[GIVEN RECORDS]

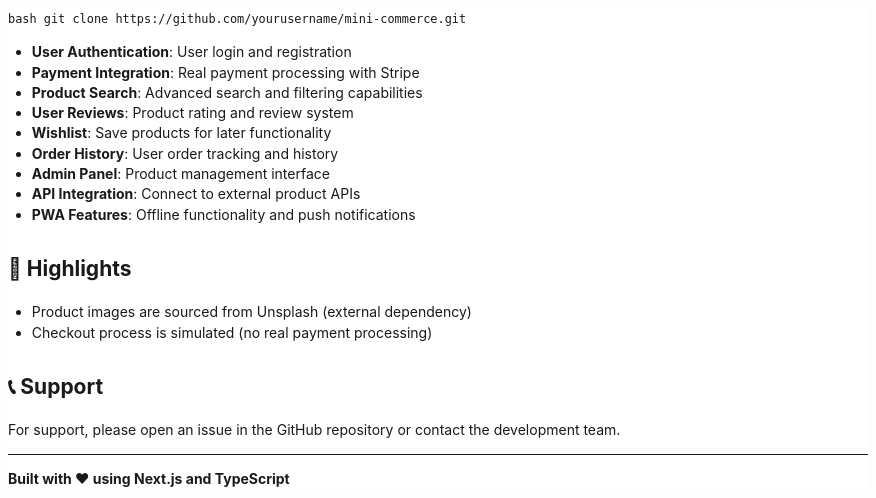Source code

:    ```bash git clone https://github.com/yourusername/mini-commerce.git```
- **User Authentication**: User login and registration
- **Payment Integration**: Real payment processing with Stripe
- **Product Search**: Advanced search and filtering capabilities
- **User Reviews**: Product rating and review system
- **Wishlist**: Save products for later functionality
- **Order History**: User order tracking and history
- **Admin Panel**: Product management interface
- **API Integration**: Connect to external product APIs
- **PWA Features**: Offline functionality and push notifications

## 🐛 Highlights 

- Product images are sourced from Unsplash (external dependency)
- Checkout process is simulated (no real payment processing)

## 📞 Support

For support, please open an issue in the GitHub repository or contact the development team.

---

**Built with ❤️ using Next.js and TypeScript**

[TASK TO CARRY OUT] Please give an exact copy of the lines above, beginning with the line containing "- **User Authentication**: User" and running through the line containing "- **API Integration**: Connect", and of no other lines.

[EXPECTED ANSWER]
- **User Authentication**: User login and registration
- **Payment Integration**: Real payment processing with Stripe
- **Product Search**: Advanced search and filtering capabilities
- **User Reviews**: Product rating and review system
- **Wishlist**: Save products for later functionality
- **Order History**: User order tracking and history
- **Admin Panel**: Product management interface
- **API Integration**: Connect to external product APIs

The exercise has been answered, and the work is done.